HDP Merkez Yürütme Kurulu, “24 Nisan 1915 tarihinde iki yüzü aşkın Ermeni aydının evlerinden alınarak ölüme yollanması ile başlayan etnik kimlik ve inanç kırımı olan Büyük Felaket’in üzerinden 108 yıl geçti” açıklaması yaparak, “108 yıllık acıları ve yası paylaşıyoruz” ifadelerine yer verdi.

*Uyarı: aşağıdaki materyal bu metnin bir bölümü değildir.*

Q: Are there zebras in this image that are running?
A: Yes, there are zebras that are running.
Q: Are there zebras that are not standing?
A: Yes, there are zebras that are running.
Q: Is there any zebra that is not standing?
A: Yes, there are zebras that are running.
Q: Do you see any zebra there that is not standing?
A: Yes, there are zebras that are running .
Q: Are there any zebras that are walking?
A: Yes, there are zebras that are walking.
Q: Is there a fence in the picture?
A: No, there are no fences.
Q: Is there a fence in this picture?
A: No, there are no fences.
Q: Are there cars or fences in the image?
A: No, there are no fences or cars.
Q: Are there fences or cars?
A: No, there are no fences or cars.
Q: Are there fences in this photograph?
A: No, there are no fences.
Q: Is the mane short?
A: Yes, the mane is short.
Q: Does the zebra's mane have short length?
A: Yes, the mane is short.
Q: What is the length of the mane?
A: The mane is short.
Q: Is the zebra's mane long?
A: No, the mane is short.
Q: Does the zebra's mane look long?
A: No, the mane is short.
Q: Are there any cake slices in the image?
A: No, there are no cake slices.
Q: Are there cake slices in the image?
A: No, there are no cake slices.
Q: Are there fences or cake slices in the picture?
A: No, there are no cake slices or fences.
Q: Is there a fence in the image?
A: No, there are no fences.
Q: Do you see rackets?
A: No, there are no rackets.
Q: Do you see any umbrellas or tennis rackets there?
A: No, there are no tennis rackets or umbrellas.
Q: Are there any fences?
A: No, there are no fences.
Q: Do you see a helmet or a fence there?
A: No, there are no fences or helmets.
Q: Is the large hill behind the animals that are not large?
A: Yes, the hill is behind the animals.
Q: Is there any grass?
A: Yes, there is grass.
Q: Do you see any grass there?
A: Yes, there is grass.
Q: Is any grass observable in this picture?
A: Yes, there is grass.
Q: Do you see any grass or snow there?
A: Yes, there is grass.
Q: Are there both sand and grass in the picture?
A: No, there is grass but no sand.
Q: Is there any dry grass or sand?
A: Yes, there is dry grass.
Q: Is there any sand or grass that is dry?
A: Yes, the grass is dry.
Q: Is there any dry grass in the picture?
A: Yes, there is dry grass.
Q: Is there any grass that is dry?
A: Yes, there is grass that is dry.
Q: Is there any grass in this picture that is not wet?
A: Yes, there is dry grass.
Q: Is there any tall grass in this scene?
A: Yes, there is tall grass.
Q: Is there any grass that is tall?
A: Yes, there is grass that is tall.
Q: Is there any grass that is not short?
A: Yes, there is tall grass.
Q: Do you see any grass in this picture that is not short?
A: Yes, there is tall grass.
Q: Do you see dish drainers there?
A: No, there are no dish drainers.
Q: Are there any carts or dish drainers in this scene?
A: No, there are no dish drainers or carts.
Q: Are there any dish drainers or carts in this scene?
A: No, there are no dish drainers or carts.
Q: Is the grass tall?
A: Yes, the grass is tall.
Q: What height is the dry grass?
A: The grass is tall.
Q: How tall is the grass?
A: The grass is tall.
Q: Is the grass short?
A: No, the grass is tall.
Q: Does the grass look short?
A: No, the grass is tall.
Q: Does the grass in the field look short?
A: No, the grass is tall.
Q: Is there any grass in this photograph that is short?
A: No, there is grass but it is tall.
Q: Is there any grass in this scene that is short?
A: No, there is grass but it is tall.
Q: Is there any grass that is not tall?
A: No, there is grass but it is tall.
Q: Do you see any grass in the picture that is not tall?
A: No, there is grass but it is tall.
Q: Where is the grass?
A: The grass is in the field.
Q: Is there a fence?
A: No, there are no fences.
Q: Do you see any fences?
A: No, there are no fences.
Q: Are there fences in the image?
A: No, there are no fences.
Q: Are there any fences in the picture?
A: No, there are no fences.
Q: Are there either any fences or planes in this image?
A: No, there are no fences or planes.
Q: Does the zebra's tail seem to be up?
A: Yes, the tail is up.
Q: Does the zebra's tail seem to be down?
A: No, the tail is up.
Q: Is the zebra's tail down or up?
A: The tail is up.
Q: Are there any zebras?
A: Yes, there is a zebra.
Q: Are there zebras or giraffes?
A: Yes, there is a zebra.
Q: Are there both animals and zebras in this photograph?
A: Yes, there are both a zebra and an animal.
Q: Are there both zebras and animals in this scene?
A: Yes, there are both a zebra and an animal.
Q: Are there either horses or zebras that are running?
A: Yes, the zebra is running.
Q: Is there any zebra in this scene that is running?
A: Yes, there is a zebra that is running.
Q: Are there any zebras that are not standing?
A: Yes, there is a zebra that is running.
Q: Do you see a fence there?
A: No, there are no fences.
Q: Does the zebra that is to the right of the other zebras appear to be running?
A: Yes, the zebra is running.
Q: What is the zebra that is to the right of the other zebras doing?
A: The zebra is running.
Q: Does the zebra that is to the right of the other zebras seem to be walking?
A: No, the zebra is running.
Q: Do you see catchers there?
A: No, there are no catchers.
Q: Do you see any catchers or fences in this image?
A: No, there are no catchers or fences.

HDP’nin resmi internet sitesinden yapılan açıklama şöyle:
“Bir toplumda vicdan ve adalet duygularını geliştirmek, acıları karşılıklı paylaşmak, demokratik, barışçı ve eşit bir geleceği birlikte kurabilmenin de yoludur. Tarihsel hakikatlerle yüzleşmek, mağdur halklar ve inançlardan özür dilemek ve onarıcı adalet yollarına başvurmak, birbirini anlamak ve tarihsel yaraları samimi bir yaklaşımla sarmak ortak bir gelecek için vazgeçilmez adımlardır. 24 Nisan 1915 tarihinde iki yüzü aşkın Ermeni aydının evlerinden alınarak ölüme yollanması ile başlayan etnik kimlik ve inanç kırımı olan Büyük Felaket’in (Metz Yeğern) üzerinden 108 yıl geçti. Bu süreç, yüz binlerce Ermeni’nin sürgünü ve katli ile devam etti. Bu coğrafyanın diğer Hıristiyan halkları da bu politika ve uygulamaların hedefi haline geldi, getirildi. Farklılıkları silmek ve homojen bir toplum yaratmak; tek ırk-tek din-tek dil anlayışını hakim kılmak; bu topraklarda farklı halkların ve inançların yaşadıklarını unutturmak hedefi o günden bu yana süregeldi. Bu topraklar üzerindeki hiçbir etnik kimlik, dil, kültür ya da inancın bir diğerinden üstün olmadığı gerçeği halen toplumsal ve siyasal genel kabul görmedi. İnsanlığa karşı işlenen suçlarla yüzleşmek ortak ve eşit bir geleceği, toplumsal barışı kurmanın da önemli bir adımıdır. Coğrafyamızı çoraklaştıran utançlarla yüzleşmeyi ertelemek, toplumsal barışa ve hakikatlerin konuşulmasına hizmet etmemektedir. Bu topraklarda, bu coğrafyanın kadim halklarından olan Ermeni halkıyla ve Ermeni yurttaşlarımızla birlikte huzur içinde yaşamak son derece önemlidir. Aynı zamanda bölgemizin bir parçası olan Ermenistan devletiyle diplomatik, ticari, ekonomik ve kültürel ilişkileri geliştirmek halkların ihtiyacıdır ve çıkarınadır. Bu duygu ve düşüncelerle, Anadolu ve Mezopotamya’nın kadim halkları olarak, 108 yıllık acıları paylaşıyor, yaşanmış olan Büyük Felaketi, bu insanlık trajedisini yüreğimizin derinliklerinde duyuyor, o süreçte yaşamını yitirenleri bir kez daha hüzün ve saygıyla anıyoruz.”